This is just one of the so-called "new normal" things that are part of the life we've all led in the pandemic: whether it's new contracts, documents, annexes or any other type of paper on which normally we would have signed at the office or in front of other people, they found a new "home" in emails, where they waited patiently to be signed.
eIDAS - the digital identity card
Of course, this led to an exponential increase in the use of the digital signature - which was already on an upward trend, taking into account the digitization process that is applied, quickly or not, in all countries in Europe. Moreover, at the level of the European Union, work is being done to create a single digital market, and in 2014 a regulation was promulgated (no. 910/2014) that refers to electronic identification and trust services for electronic transactions on the internal market, also known as eIDAS.
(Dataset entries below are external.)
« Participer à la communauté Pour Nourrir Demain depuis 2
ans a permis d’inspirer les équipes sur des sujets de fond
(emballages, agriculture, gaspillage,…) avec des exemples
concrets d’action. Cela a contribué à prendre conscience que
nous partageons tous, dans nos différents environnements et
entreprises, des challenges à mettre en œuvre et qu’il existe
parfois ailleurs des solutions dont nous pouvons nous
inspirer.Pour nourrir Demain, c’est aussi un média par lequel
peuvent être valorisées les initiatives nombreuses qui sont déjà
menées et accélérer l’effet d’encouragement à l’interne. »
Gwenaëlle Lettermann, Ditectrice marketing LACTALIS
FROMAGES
eIDAS applies uniformly to all EU member states, but has some elements that it leaves at their discretion, such as establishing the method of notification of electronic identification systems, establishing sanctions or the method of certifying signature creation devices and electronic seals by certification bodies in a specific country or the definition of the supervisory body for trust services.
The year 2020 came with the start of a review process of eIDAS, to include the adoption of an eID that has been talked about for some time - basically, a kind of digital identity card that would allow the safe use of online services from any EU member country.
The local legislative framework
6 years after the promulgation of the eIDAS regulation, an electronic signature law from 2001 is still in force in Romania, which will soon be repealed. For this, three legislative proposals have been made, but two of them come out of the area of subjects indicated by eIDAS to be regulated at the national level. Two of the 3 proposed laws in Parliament that deal with the subject of electronic signatures propose that, for the first time in the European Union, Romania equates the advanced signature with the holographic signature.
The latter is, in fact, the hand signature and was the main subject of several articles last April, when the self-responsibility declaration was required to leave the house. Statement of reasons for the draft law PL-x no. 475/2019 also claims that the advanced signature has been equated by several EU states with the holographic signature - something that did not happen at the time of writing the article.
The difference between the holographic and the electronic signature
eIDAS does not give the same legal effect to the advanced electronic signature as to the qualified signature, because, in fact, for any advanced signature other than the qualified one, the technical way in which it is created must first be defined and presented and the fact that it must be demonstrated that that technical way actually fulfills the four necessary conditions specified by the EU regulation. For the qualified signature, it is also shown which are the mechanisms by which those requirements are met: the use of a qualified certificate and a device for creating qualified electronic signatures.
These qualified signatures can be easily validated, as there is a single list, centralized at the level of the Union member states. Any qualified signature can be verified against this list to prevent forgery and reduce the risk of online scams such as identity theft. The other types of signatures cannot be validated automatically, but each of them must be verified individually. This is quite complicated for a person without knowledge of public key cryptography, the technology behind electronic signatures.
This is why so far no EU state has equated the advanced signature with the holographic signature.
The year of the decision
A final decision on repealing the current law and adopting one of the three projects should be made this year. It remains to be seen whether the legislature will choose to follow the eIDAS regulation and join other European countries in the clear demarcation between holographic and electronic signatures or continue with this separation.
The year 2021 should be synonymous with the digitization of public institutions and not only, favorable for debates and analyzes that take into account the reality in the other EU member states. In the context where digitization has become a word that we repeat almost obsessively, regardless of the field we are in, the situation that could be created is a bizarre one. Practically, Romania could end up forming a small digital enclave, different from the European single market, with compromised digital environment security.